> [WORK TO COMPLETE]: Continue the Journalism 101 post quoting Chesterton on the misprinted name Gray, beginning after its final sentence.

> [QUOTED PASSAGE]:
============================================================

Tuesday, January 31, 2006

Journalism 101-part Four

Chesterton:
"In Monday's issue of the same paper appeared a letter from the same
culprit. He ingenuously confessed that the line did not belong to
Shakespeare, but to a poet whom he called Grey. Which was another
cropper - or whopper. This strange and illiterate outbreak was printed
by the editor with the justly scornful title, " Mr. Chesterton
'Explains'?"
Any man reading the paper at breakfast saw at once the
meaning of the sarcastic quotation marks. They meant, of course,
"Here is a man who doesn't know Gray from Shakespeare; he tries to
patch it up and he can't even spell Gray. And that is what he calls an
Explanation."
That is the perfectly natural inference of the reader
from the letter, the mistake, and the headline - as seen from the
outside. The falsehood was serious; the editorial rebuke was serious.
The stern editor and the sombre, baffled contributor confront
each other as the curtain falls."

============================================================

> [RAW DATA]:

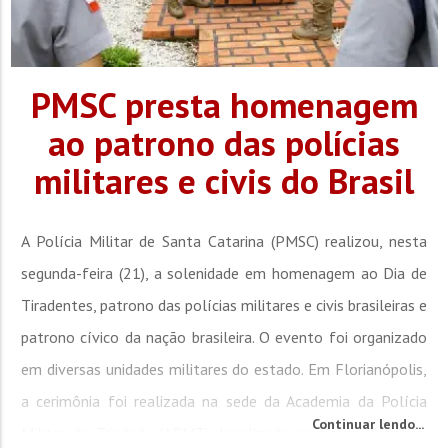
PMSC presta homenagem
ao patrono das polícias
militares e civis do Brasil
A Polícia Militar de Santa Catarina (PMSC) realizou, nesta
segunda-feira (21), a solenidade em homenagem ao Dia de
Tiradentes, patrono das polícias militares e civis brasileiras e
patrono cívico da nação brasileira. O evento foi organizado
em diversas unidades militares do estado. Em Florianópolis,
a cerimônia foi realizada na sede da Academia da Polícia
Continuar lendo...
Militar da Trindade (APMT), localizada no Bairro Trindade,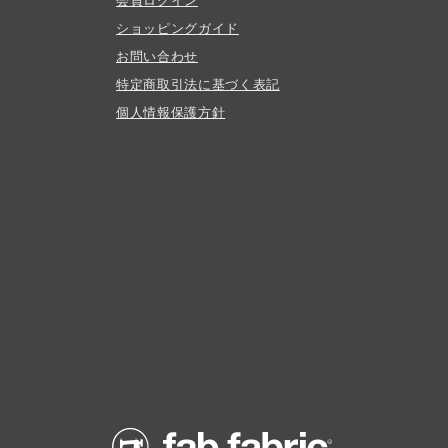
ショッピングガイド
お問い合わせ
特定商取引法に基づく表記
個人情報保護方針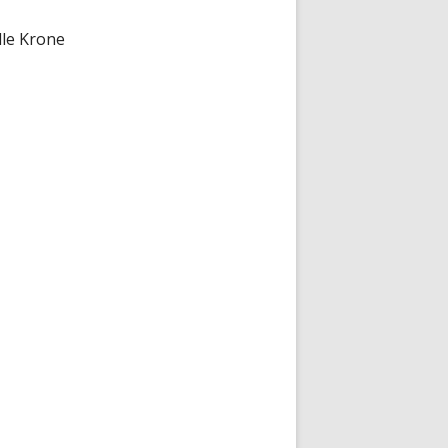
le Krone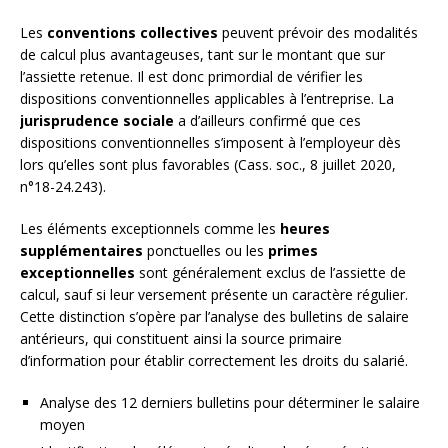
Les
conventions collectives
peuvent prévoir des modalités
de calcul plus avantageuses, tant sur le montant que sur
l’assiette retenue. Il est donc primordial de vérifier les
dispositions conventionnelles applicables à l’entreprise. La
jurisprudence sociale
a d’ailleurs confirmé que ces
dispositions conventionnelles s’imposent à l’employeur dès
lors qu’elles sont plus favorables (Cass. soc., 8 juillet 2020,
n°18-24.243).
Les éléments exceptionnels comme les
heures
supplémentaires
ponctuelles ou les
primes
exceptionnelles
sont généralement exclus de l’assiette de
calcul, sauf si leur versement présente un caractère régulier.
Cette distinction s’opère par l’analyse des bulletins de salaire
antérieurs, qui constituent ainsi la source primaire
d’information pour établir correctement les droits du salarié.
Analyse des 12 derniers bulletins pour déterminer le salaire
moyen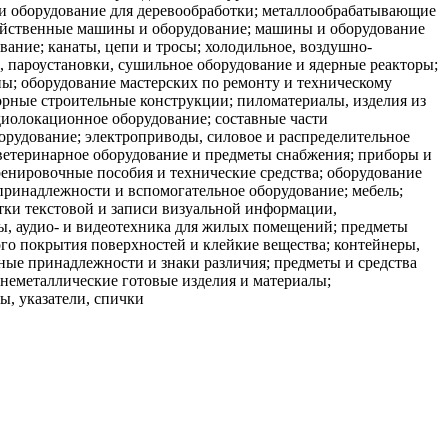
 оборудование для деревообработки; металлообрабатывающие
зяйственные машины и оборудование; машины и оборудование
ание; канаты, цепи и тросы; холодильное, воздушно-
, пароустановки, сушильное оборудование и ядерные реакторы;
ны; оборудование мастерских по ремонту и техническому
орные строительные конструкции; пиломатериалы, изделия из
диолокационное оборудование; составные части
орудование; электроприводы, силовое и распределительное
ветеринарное оборудование и предметы снабжения; приборы и
ренировочные пособия и технические средства; оборудование
ринадлежности и вспомогательное оборудование; мебель;
тки текстовой и записи визуальной информации,
ы, аудио- и видеотехника для жилых помещений; предметы
ого покрытия поверхностей и клейкие вещества; контейнеры,
ьные принадлежности и знаки различия; предметы и средства
неметаллические готовые изделия и материалы;
ы, указатели, спички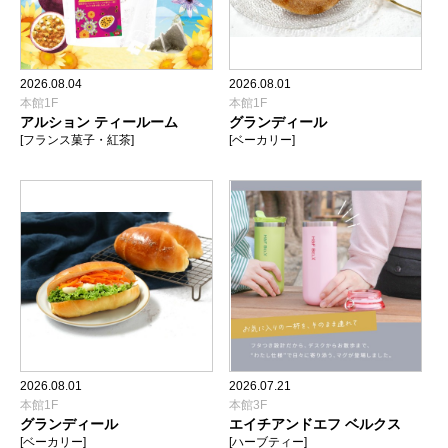
2026.08.04
2026.08.01
本館1F
本館1F
アルション ティールーム
グランディール
[フランス菓子・紅茶]
[ベーカリー]
2026.08.01
2026.07.21
本館1F
本館3F
グランディール
エイチアンドエフ ベルクス
[ベーカリー]
[ハーブティー]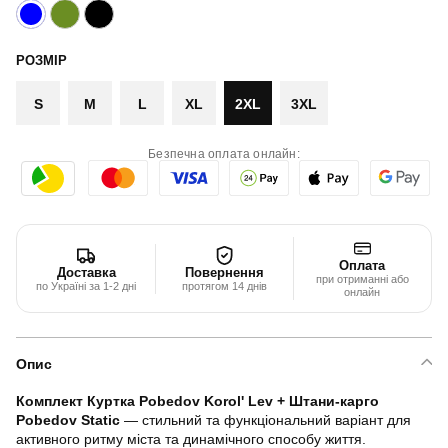
РОЗМІР
S
M
L
XL
2XL
3XL
Безпечна оплата онлайн:
Оплата
Доставка
Повернення
при отриманні або
по Україні за 1-2 дні
протягом 14 днів
онлайн
Опис
Комплект Куртка Pobedov Korol' Lev + Штани-карго
Pobedov Static
— стильний та функціональний варіант для
активного ритму міста та динамічного способу життя.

============================================================

> [ANSWER BOX]:
Editors can be frustrating, especially when they attempt to read the minds of the writers. And I speak from experience, because I edit things, too, on occasion, and there can be time contraints to verifying things, so you just go with what you think best at the time.

It seems Chesterton is a bit more frustrated than usual in the paragraph, but then, he was personally involved, having someone try to read his thoughts (fool, who can do that?!)

Monday, January 30, 2006

Gilbert has arrived...

...the rest of the day is on hold so I can read it (just taking these few moments, I've lost my momentum. My daughter asked to read it and how can I refuse her? Should our house get two copies so we can read and comment simultaneously?!).
Briefly, it's late, it's the Christmas issue, but they knew it would be late and reason that this is still the Christmas season (which it really is, for a few more day--the magazine is in just by the skin of its teeth, for all I know [wink*Furor]) however, I already see a great Editorial, a good number of Chesterton essays, and a mediocre (Spellchecker wants me to put "motocar" in here...so I'm not getting any help with the spelling of it, sorry!) Flying Stars.

Have you read it yet? What was the most important thing you read?

Journalism 101-part three

Chesterton writes:

"In this document Chesterton darkly, deliberately, and not having the fear of God before his eyes, asserted
that Shakespeare wrote the line "that wreathes its old fantastic roots so high."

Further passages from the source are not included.